First published on http://www.theamericanconservative.com/
Nicholas Carr notes a steep decline in the growth rate of e-book readership, which increased at only 5 percent in the first quarter of 2013. E-books are still an expanding market—again this is a slowdown in the rate of growth, not a decline in overall sales—but Carr wonders whether they might soon reach at a plateau. He writes:
E-books are still taking share from printed books, sales of which declined by 4.7 percent in the quarter, but the anemic growth of the electronic market calls into question the strength of the so-called “digital revolution” in the book business. E-books now represent a bit less than 25 percent of total book sales. That’s a healthy share, but it’s still a long way from dominance. The AAP findings are backed up by a remarkable new Nielsen report indicating that worldwide e-book sales actually declined slightly in the first quarter from year-earlier levels—something that would have seemed inconceivable a couple of years ago.
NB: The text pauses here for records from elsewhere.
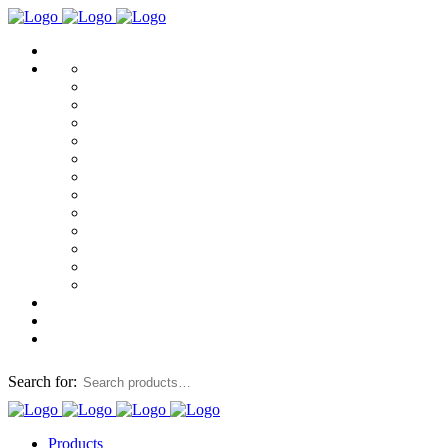
Search for:
Products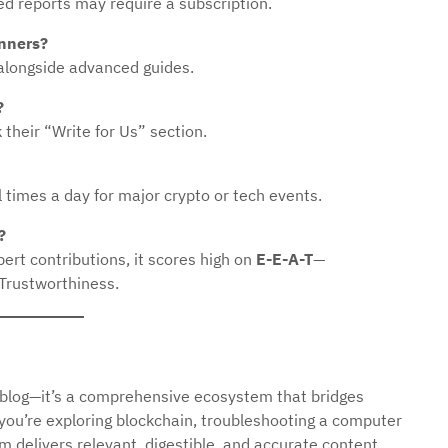
ed reports may require a subscription.
inners?
s alongside advanced guides.
?
their “Write for Us” section.
times a day for major crypto or tech events.
?
ert contributions, it scores high on
E-E-A-T
—
 Trustworthiness.
 blog—it’s a comprehensive ecosystem that bridges
 you’re exploring blockchain, troubleshooting a computer
rm delivers relevant, digestible, and accurate content.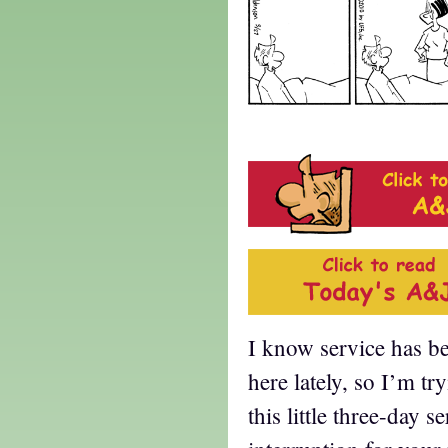
I know service has be
here lately, so I’m tr
this little three-day s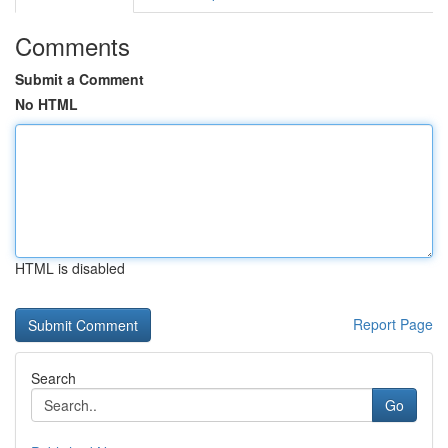
Comments
Submit a Comment
No HTML
HTML is disabled
Report Page
Search
Go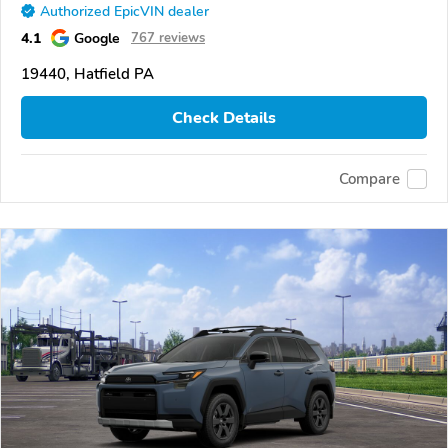
Authorized EpicVIN dealer
4.1
Google
767 reviews
19440, Hatfield PA
Check Details
Compare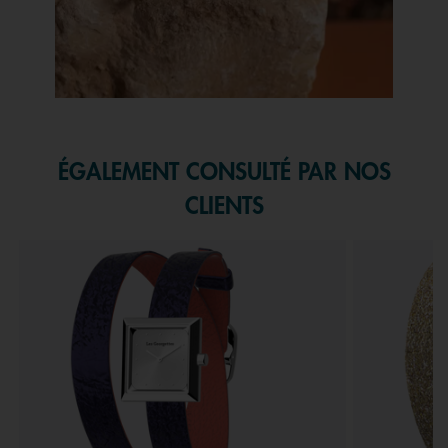
Slidepanel 1 of 1, Showing items 1 to 1 of 1.
ÉGALEMENT CONSULTÉ PAR NOS
CLIENTS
Carr has number of thoughts about what might be contributing to this slowdown, and he’s particularly curious whether the success of multitasking tablet devices relative to dedicated e-readers is a factor. There’s a lot more to do with an iPad than just read e-books, which can’t really be said about the older generation of Kindle….
I suspect another point Carr raises may be more significant:
The early adopters, who tend also to be the enthusiastic adopters, have already made their move to e-books. Further converts will be harder to come by, particularly given the fact that 59 percent of American book readers say they have “no interest” in e-books, according to the Bowker report.
There’s more to this than just early adopters. The book-reading public is presumably disproportionately older (but see below) and therefore less likely than younger Americans to adopt new technologies quickly. A segment of middle-aged and older readers are more technologically adventurous than most, and that segment may indeed have already made their transition to e-books, while their peers aren’t interested at all in books without pulp and glue. The bigger question is what becomes of younger Americans: are they going to read books at all, and if they do, will they be more inclined over time to read e-books rather than bound ones?